RESTORE
RESTORE provides temporary, safe connection to a faulted customer.
The problem of L.V. fault repair is one of the biggest facing the utility industry today with great pressure to restore supplies in increasingly short periods of time. In many cases there is a conflict between maintaining supplies at a reasonable cost, the cost of rapid repair and environment problems caused by working during the night. There is also the problem of the nuisance effect to the customer. Many of these problems can be alleviated by rapid reconnection of the faulted customers, even if this is only on a temporary basis while the fault is repaired.
The RESTORE is a system which allows the utility to provide a safe temporary connection to a residential customer who has lost supply due to an L.V. fault. The supply is provided by connection to a neighbouring customer or other source and running a heavy duty cable along or above the ground and into the faulted premises. The design of the RESTORE incorporates several features which make this connection inherently safe for both parties.
How RESTORE Works
The idea of providing a temporary supply isn't new, however the ability to provide a properly engineered temporary supply can present major difficulties. The RESTORE incorporates intelligent protection in the link which allows the supply to fail safe under all conditions and therefore give an inherently safe connection.
The RESTORE consists of three major elements; the source connection, the cable, and the restoration connection.
- The source connection is made at the customer fuse cut-out before the meter. This consists of a simple Live, Neutral and Earth connection. The temporary supply then passes through a circuit breaker before exiting to a custom heavy duty connector and cable.

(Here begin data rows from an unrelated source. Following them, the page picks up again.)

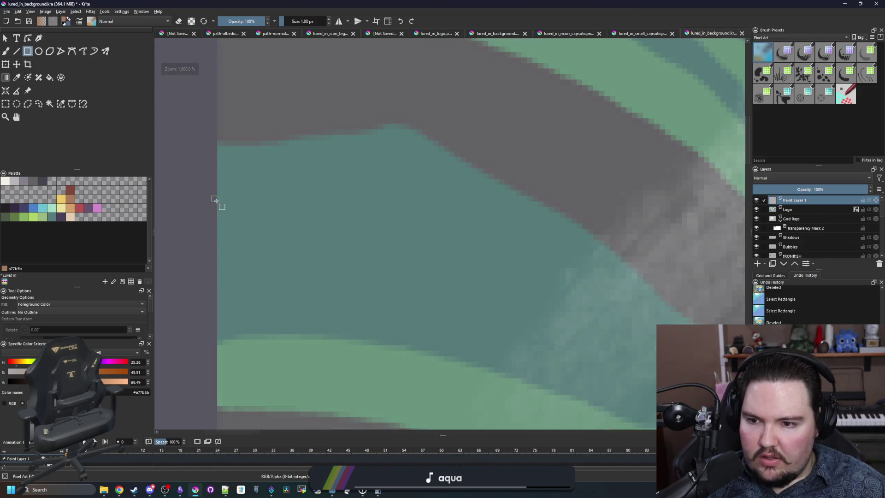
{"action": "scroll", "coordinate": [211, 191], "scroll_direction": "up", "scroll_amount": 4}
{"action": "left_click_drag", "start_coordinate": [265, 221], "coordinate": [358, 283]}
{"action": "mouse_move", "coordinate": [417, 290]}
{"action": "left_mouse_down"}
{"action": "mouse_move", "coordinate": [413, 417]}
{"action": "mouse_move", "coordinate": [433, 171]}
{"action": "mouse_move", "coordinate": [450, 419]}
{"action": "mouse_move", "coordinate": [415, 270]}
{"action": "mouse_move", "coordinate": [417, 74]}
{"action": "left_mouse_up"}
{"action": "scroll", "coordinate": [363, 153], "scroll_direction": "down", "scroll_amount": 3}
{"action": "mouse_move", "coordinate": [358, 148]}
{"action": "left_mouse_down"}
{"action": "mouse_move", "coordinate": [82, 25]}
{"action": "mouse_move", "coordinate": [342, 114]}
{"action": "mouse_move", "coordinate": [387, 119]}
{"action": "mouse_move", "coordinate": [387, 104]}
{"action": "mouse_move", "coordinate": [448, 198]}
{"action": "left_mouse_up"}
{"action": "mouse_move", "coordinate": [436, 27]}
{"action": "left_mouse_down"}
{"action": "mouse_move", "coordinate": [436, 6]}
{"action": "mouse_move", "coordinate": [438, 271]}
{"action": "mouse_move", "coordinate": [414, 333]}
{"action": "mouse_move", "coordinate": [553, 364]}
{"action": "mouse_move", "coordinate": [650, 363]}
{"action": "mouse_move", "coordinate": [443, 351]}
{"action": "mouse_move", "coordinate": [459, 361]}
{"action": "left_mouse_up"}
- Add the bottom, right and top border strips and fill the remaining gap in the frame
{"action": "scroll", "coordinate": [261, 249], "scroll_direction": "down", "scroll_amount": 6}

- The standard 25m cable is double insulated, three core and flexible. It includes custom built lockable connectors.
- The restoration connection is again made at the customer fuse cut-out before the meter.
- Once all three elements are connected the circuit breaker at the source can be closed providing a temporary supply of up to 40A to the faulted customer. This is usually sufficient to run most households for the period of the outage.